Two seawater-flooded chalk fields located near each other were selected as candidates for comparison. The temperature of one field is 130°C, whereas for the other field, it is 90°C. Produced-water samples (a total of 6,800) from these two fields were analyzed, and the compositional trends were plotted to identify the deviation from conservative (nonreacting) behavior. The compositional trends were then grouped to identify if there were common features between wells. This analysis was complemented by 1D reactive-transport modeling to identify the reactions that would be consistent with the observed trends.
Two groups of wells were identified within each reservoir on the basis of the produced-brine compositional behavior. Each well group exhibits a distinct ion-trend behavior, especially with respect to barium, calcium, strontium, and magnesium concentrations—because these are divalent cations that are abundant in the formation brines. The breakthrough of sulfate, a component primarily introduced during seawater flooding, varies very significantly between the two groups in each case. In one grouping, the sulfate is barely retarded, and it breaks through at seawater fractions lower than 10%. In the other grouping, however, sulfate does not break through until the seawater fraction in the produced brine exceeds 75%. This retardation of sulfate occurs most strongly in the hotter reservoir, and this might be attributed to the lower solubility of the calcium sulfate mineral anhydrite at a higher temperature. The retardation of sulfate then means that barium is produced at higher concentrations because barite precipitation in the reservoir is thus restricted, caused by sulfate being the limiting ion. However, some sulfate stripping does occur in the cooler reservoir, despite the higher solubility of anhydrite. Furthermore, in all cases, magnesium is retarded, with some groupings exhibiting the complete stripping of magnesium from the injected seawater.

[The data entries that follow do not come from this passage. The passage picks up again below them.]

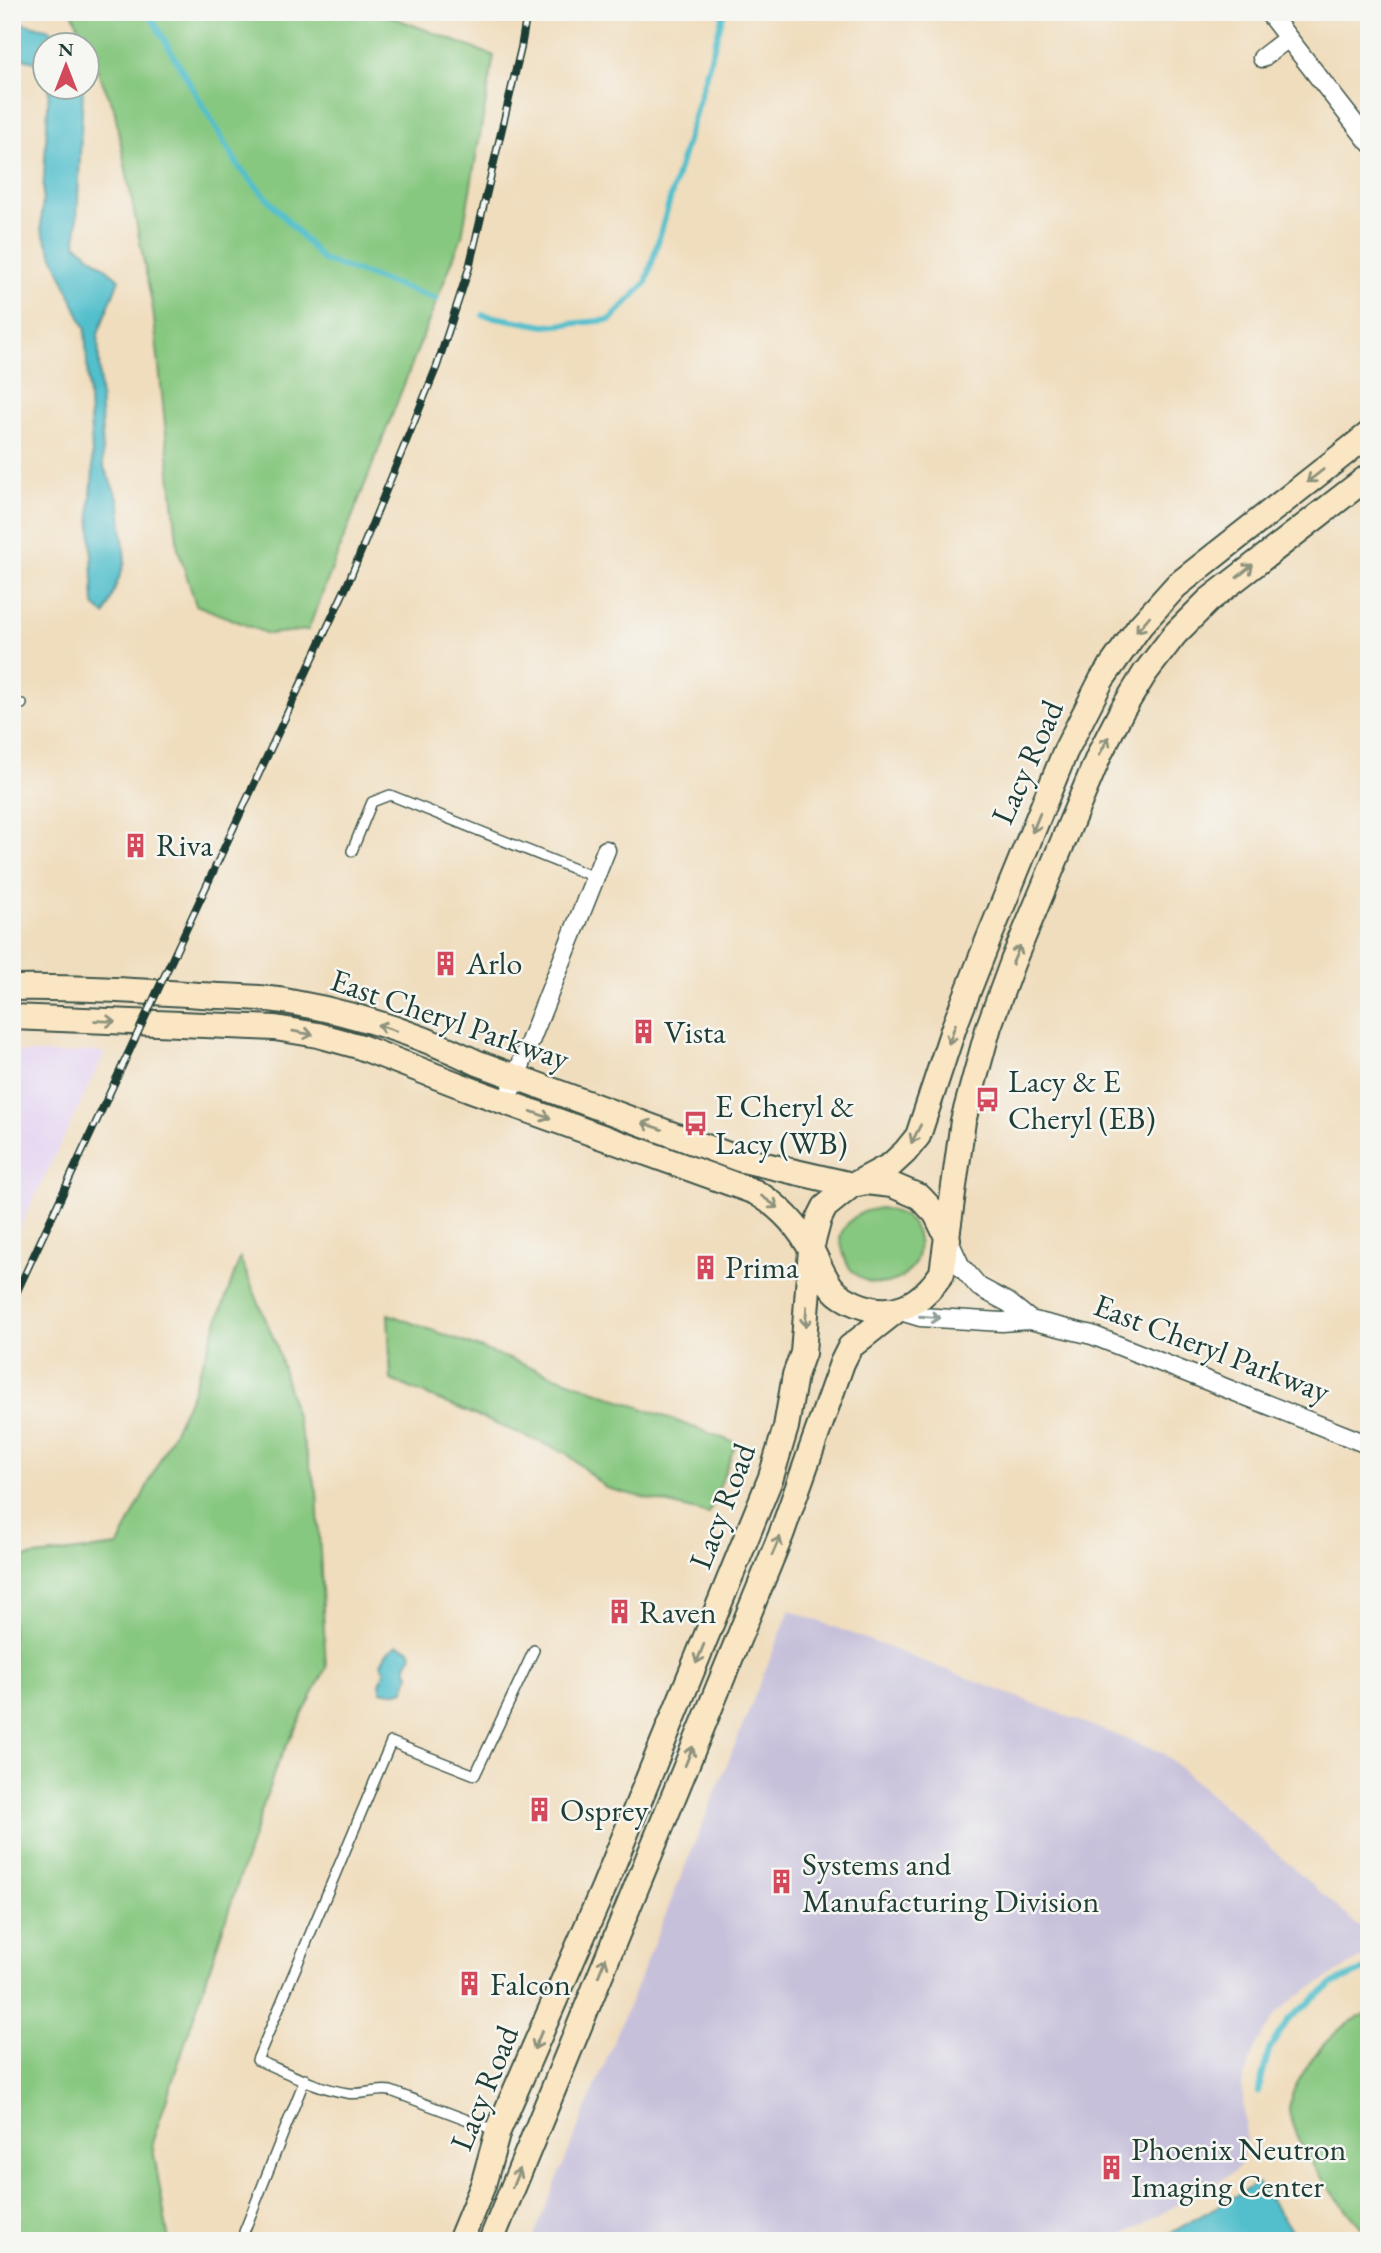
<svg xmlns="http://www.w3.org/2000/svg" width="1381" height="2253" font-family="'EB Garamond',serif">
	<style>
		.built { fill: #e4d3f2 }
		.industrial { fill: #c6c0da }
		.green { fill: #87c880; stroke: #53825a; stroke-width: 2 }
		.water { fill: #52bfcc; stroke: #387e80; stroke-width: 2 }
		.lines { fill: none; stroke-linecap: round; stroke-linejoin: round }
		.stream { stroke: #52bfcc; stroke-width: 6 }
		.lane-casing { stroke: #3e5549; stroke-width: 12 }
		.street-casing { stroke: #3e5549; stroke-width: 21 }
		.secondary-casing { stroke: #3e5549; stroke-width: 28 }
		.lane { stroke: #fff; stroke-width: 9 }
		.street { stroke: #fff; stroke-width: 18 }
		.secondary { stroke: #fbe6c4; stroke-width: 24 }
		.rail-casing { stroke: #1f3d34; stroke-width: 8 }
		.rail { stroke: #f6f6f2; stroke-width: 5; stroke-dasharray: 16; stroke-linecap: butt }
		.oneway { stroke: #8d927c }
		.oneway2 { stroke: #8f9e9a }
		.labels { text-anchor: middle; dominant-baseline: central; stroke-width: 5; stroke-linejoin: round; paint-order: stroke }
		.street-label { font-size: 32px; fill: #1f3d34; stroke: #f6f6f2 }
		.poi-label { font-size: 32px; fill: #1f3d34; stroke: #f6f6f2; text-anchor: start }
	</style>
	<rect width="100%" height="100%" fill="#f6f6f2"/>
	<filter id="ink" filterUnits="userSpaceOnUse"><feTurbulence type="fractalNoise" baseFrequency=".0143" numOctaves="2"/><feDisplacementMap in="SourceGraphic" scale="14" xChannelSelector="R" yChannelSelector="G"/><feConvolveMatrix kernelMatrix="1 2 1 2 8 2 1 2 1" color-interpolation-filters="sRGB"/></filter>
	<filter id="wash" filterUnits="userSpaceOnUse"><feTurbulence type="fractalNoise" baseFrequency=".00686" numOctaves="4" result="noise"/><feDisplacementMap in="SourceGraphic" scale="28" xChannelSelector="R" yChannelSelector="G"/><feGaussianBlur stdDeviation="1.57" result="paint"/><feColorMatrix in="noise" values="0 0 0 0 0 0 0 0 0 0 0 0 0 0 0 0 0 1.4 0 .05"/><feComposite in="paint" operator="in"/></filter>
	<g filter="url(#wash)">
		<rect width="100%" height="100%" fill="#f0ddbd"/>
		<path class="built" d="M88,1051L105,1053L12,1244V1052L68,1054Z"/>
		<path class="industrial" d="M790,1610L1163,1753L1369,1935V1954L1297,1996L1277,2014L1257,2043L1242,2083L1246,2138L1242,2162L1234,2172L1114,2241H532Z"/>
		<path class="green" d="M72,12H379L494,56L462,236L308,630L268,634L196,605L178,549L153,309L114,108Z
			M880,1208C900,1212 915,1218 918,1240C924,1280 873,1300 849,1267C843,1258 842,1246 840,1236C849,1217 860,1211 880,1208Z
			M240,1258L276,1344L317,1492L326,1668L276,1767L152,2143L169,2241H12V1559L118,1546L190,1398Z
			M388,1314L736,1443L709,1514L606,1488L566,1453L391,1380Z
			M1369,2013V2236C1343,2206 1292,2148 1289,2109C1288,2094 1306,2068 1314,2056C1328,2038 1347,2021 1369,2013Z"/>
		<path class="water" d="M12,21L51,30L66,45L46,46L45,75L42,65L12,54Z
			M49,88H83L76,244L119,279L98,334L103,465L120,503L125,562L105,615L94,605L90,507L93,471L85,328L41,229Z
			M397,1645L410,1649L412,1655L406,1665L409,1676L404,1690C396,1693 390,1694 382,1691L380,1684L385,1671L381,1664L386,1654Z
			M1258,2183L1299,2241H1157Z"/>
		<g class="lines">
			<path class="stream" d="M148,12L239,167L323,260L437,299
				M483,315L545,326L610,320L646,283L724,12
				M1258,2092L1269,2050L1288,2020L1332,1984L1369,1968"/>
		</g>
	</g>
	<g filter="url(#ink)">
		<g class="lines">
			<defs>
				<path id="lane" d="M12,704H22
					M352,851L372,802L390,795L594,877
					M497,2131L391,2091C376,2088 362,2096 347,2093C316,2088 286,2072 257,2060L391,1742L475,1775L534,1650
					M244,2241V2232L305,2079"/>
				<path id="street" d="M1268,12L1369,142
					M1262,58L1288,38
					M506,1102L606,850
					M948,1239L960,1265L979,1287L1009,1303L1030,1320
					M897,1310L920,1317L1002,1322L1030,1320L1092,1335L1369,1445"/>
				<path id="secondary" d="M12,988C75,987 137,991 200,995C230,997 261,996 290,1002C354,1013 420,1035 478,1063L739,1159L852,1185
					M12,1017L275,1028L318,1035L358,1046L469,1089L755,1192C780,1206 799,1227 813,1253C820,1266 824,1279 834,1290C839,1296 849,1301 856,1304C894,1320 921,1304 942,1273L963,1121L989,1026L1013,961L1100,753L1121,712L1145,673L1175,634L1209,600L1369,476
					M859,1182L891,1165L905,1152L918,1136L954,1027L989,938L1065,752L1102,679L1140,626L1176,586L1369,434
					M460,2241L483,2185L498,2131L604,1887L771,1477L786,1427L795,1375L803,1353L811,1249L819,1219L825,1207L852,1185L866,1182L892,1185L920,1197L936,1214L948,1239
					M491,2241L781,1535L842,1363L850,1347L897,1310"/>
			</defs>
			<use href="#lane" class="lane-casing"/>
			<use href="#street" class="street-casing"/>
			<use href="#secondary" class="secondary-casing"/>
			<use href="#lane" class="lane"/>
			<use href="#street" class="street"/>
			<use href="#secondary" class="secondary"/>
			<defs>
				<path id="rail" d="M12,1302L348,583L437,366L469,268L521,48L527,12"/>
			</defs>
			<use href="#rail" class="rail-casing"/>
			<use href="#rail" class="rail"/>
		</g>
		<defs><path id="oneway-shaft" d="M-6 0H5M1.5-3L5.5 0L1.5 3" fill="none" stroke-width="1.6" stroke-linecap="round" stroke-linejoin="round" transform="scale(1.75)"/></defs>
		<g class="oneway">
			<use href="#oneway-shaft" transform="translate(1315 476) rotate(142)"/>
			<use href="#oneway-shaft" transform="translate(1245 571) rotate(-39)"/>
			<use href="#oneway-shaft" transform="translate(1143 624) rotate(130)"/>
			<use href="#oneway-shaft" transform="translate(1104 746) rotate(-63)"/>
			<use href="#oneway-shaft" transform="translate(1036 823) rotate(112)"/>
			<use href="#oneway-shaft" transform="translate(1016 955) rotate(-67)"/>
			<use href="#oneway-shaft" transform="translate(105 1021) rotate(2)"/>
			<use href="#oneway-shaft" transform="translate(387 1028) rotate(-161)"/>
			<use href="#oneway-shaft" transform="translate(303 1033) rotate(10)"/>
			<use href="#oneway-shaft" transform="translate(952 1034) rotate(109)"/>
			<use href="#oneway-shaft" transform="translate(541 1115) rotate(20)"/>
			<use href="#oneway-shaft" transform="translate(652 1126) rotate(-160)"/>
			<use href="#oneway-shaft" transform="translate(916 1134) rotate(117)"/>
			<use href="#oneway-shaft" transform="translate(770 1202) rotate(35)"/>
			<use href="#oneway-shaft" transform="translate(806 1317) rotate(94)"/>
			<use href="#oneway-shaft" transform="translate(776 1546) rotate(-67)"/>
			<use href="#oneway-shaft" transform="translate(700 1654) rotate(112)"/>
			<use href="#oneway-shaft" transform="translate(689 1756) rotate(-68)"/>
			<use href="#oneway-shaft" transform="translate(602 1967) rotate(-68)"/>
			<use href="#oneway-shaft" transform="translate(538 2040) rotate(113)"/>
			<use href="#oneway-shaft" transform="translate(516 2178) rotate(-68)"/>
		</g>
		<use class="oneway2" href="#oneway-shaft" transform="translate(930 1317) rotate(4)"/>
	</g>
	<defs>
		<symbol id="building-bare" viewBox="-9 -9 18 18"><path d="M-4-6H4V6H1V3H-1V6H-4ZM-2.5-4.3h1.7v1.8h-1.7ZM.8-4.3h1.7v1.8H.8ZM-2.5-1h1.7V.8h-1.7ZM.8-1h1.7V.8H.8Z" fill="#d1495b" stroke="#f6f6f2" stroke-width="2.5" paint-order="stroke"/></symbol>
		<symbol id="bus-bare" viewBox="-9 -9 18 18"><path d="M-5-6H5V4H4V6H2V4H-2V6H-4V4H-5ZM-3.5-4V0h7V-4ZM-3.5 1.2v1.5H-2V1.2ZM2 1.2v1.5H3.5V1.2Z" fill="#d1495b" stroke="#f6f6f2" stroke-width="2.5" paint-order="stroke"/></symbol>
	</defs>
	<g fill-rule="evenodd">
		<use href="#building-bare" x="118" y="828" width="35" height="35"/>
		<use href="#building-bare" x="428" y="946" width="35" height="35"/>
		<use href="#building-bare" x="626" y="1014" width="35" height="35"/>
		<use href="#bus-bare" x="970" y="1082" width="35" height="35"/>
		<use href="#bus-bare" x="678" y="1106" width="35" height="35"/>
		<use href="#building-bare" x="688" y="1250" width="35" height="35"/>
		<use href="#building-bare" x="602" y="1594" width="35" height="35"/>
		<use href="#building-bare" x="522" y="1792" width="35" height="35"/>
		<use href="#building-bare" x="764" y="1864" width="35" height="35"/>
		<use href="#building-bare" x="452" y="1966" width="35" height="35"/>
		<use href="#building-bare" x="1094" y="2150" width="35" height="35"/>
	</g>
	<g class="labels">
		<g class="street-label">
			<text transform="translate(1027 762) rotate(-66)">Lacy Road</text>
			<text transform="translate(450 1019) rotate(19)">East Cheryl Parkway</text>
			<text transform="translate(1212 1348) rotate(21)">East Cheryl Parkway</text>
			<text transform="translate(722 1506) rotate(-69)">Lacy Road</text>
			<text transform="translate(484 2088) rotate(-68)">Lacy Road</text>
		</g>
		<g class="poi-label">
			<text x="156" y="845">Riva</text>
			<text x="466" y="963">Arlo</text>
			<text x="664" y="1032">Vista</text>
			<text x="1008" y="1081">Lacy &amp; E<tspan x="1008" dy="37">Cheryl (EB)</tspan></text>
			<text x="715" y="1106">E Cheryl &amp;<tspan x="715" dy="37">Lacy (WB)</tspan></text>
			<text x="725" y="1267">Prima</text>
			<text x="639" y="1612">Raven</text>
			<text x="560" y="1810">Osprey</text>
			<text x="802" y="1864">Systems and<tspan x="802" dy="37">Manufacturing Division</tspan></text>
			<text x="490" y="1984">Falcon</text>
			<text x="1131" y="2149">Phoenix Neutron<tspan x="1131" dy="37">Imaging Center</tspan></text>
		</g>
	</g>
	<rect width="1381" height="2253" fill="none" stroke="#f6f6f2" stroke-width="42"/>
	<g transform="translate(66 66)"><circle r="33" fill="#f6f6f2" stroke="#a0aca6" stroke-width="2"/>
	<path d="M0-5L12 26L0 18L-12 26Z" fill="#d1495b"/>
	<text y="-10" font-size="19" font-weight="bold" text-anchor="middle" fill="#1f3d34">N</text>
	</g>
</svg>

The magnesium-stripping behavior is reproduced in the reactive-transport models when calcium- and magnesium-replacement reactions are allowed. This phenomenon has been observed elsewhere in coreflood experiments, and it also contributes to the sulfate stripping through the promotion of anhydrite precipitation within the rock. This process, which is beneficial in terms of reducing the scale risk, is more pronounced at higher temperatures. Therefore, higher-temperature chalk reservoirs might act as natural sulfate-reduction plants, reducing scaling, souring risks and, thus, operating costs of the fields.